### Request
Copy the items below, putting "Outline" wherever "Segment" appears and leaving everything else unchanged.

### Record excerpts
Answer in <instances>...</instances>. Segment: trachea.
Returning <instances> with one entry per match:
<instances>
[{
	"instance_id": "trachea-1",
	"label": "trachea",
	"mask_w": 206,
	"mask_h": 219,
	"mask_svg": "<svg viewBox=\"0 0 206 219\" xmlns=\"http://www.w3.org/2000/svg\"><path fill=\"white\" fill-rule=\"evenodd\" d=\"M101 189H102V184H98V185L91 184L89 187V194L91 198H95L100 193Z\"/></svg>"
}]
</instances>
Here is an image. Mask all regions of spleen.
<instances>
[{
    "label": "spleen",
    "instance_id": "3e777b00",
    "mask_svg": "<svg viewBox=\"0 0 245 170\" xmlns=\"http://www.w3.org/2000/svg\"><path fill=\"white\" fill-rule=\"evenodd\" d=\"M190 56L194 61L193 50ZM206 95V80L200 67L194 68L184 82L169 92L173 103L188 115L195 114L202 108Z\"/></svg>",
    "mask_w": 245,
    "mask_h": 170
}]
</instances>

### Result of this task
Answer in <instances>...</instances>. Outline: trachea.
Returning <instances> with one entry per match:
<instances>
[{
	"instance_id": "trachea-1",
	"label": "trachea",
	"mask_w": 206,
	"mask_h": 219,
	"mask_svg": "<svg viewBox=\"0 0 206 219\" xmlns=\"http://www.w3.org/2000/svg\"><path fill=\"white\" fill-rule=\"evenodd\" d=\"M101 189H102V184H98V185L91 184L89 187V194L91 198H95L100 193Z\"/></svg>"
}]
</instances>
Here is an image. Mask all regions of spleen.
<instances>
[{
    "label": "spleen",
    "instance_id": "3e777b00",
    "mask_svg": "<svg viewBox=\"0 0 245 170\" xmlns=\"http://www.w3.org/2000/svg\"><path fill=\"white\" fill-rule=\"evenodd\" d=\"M190 56L194 61L193 50ZM206 95V80L200 67L194 68L184 82L169 92L173 103L188 115L195 114L202 108Z\"/></svg>",
    "mask_w": 245,
    "mask_h": 170
}]
</instances>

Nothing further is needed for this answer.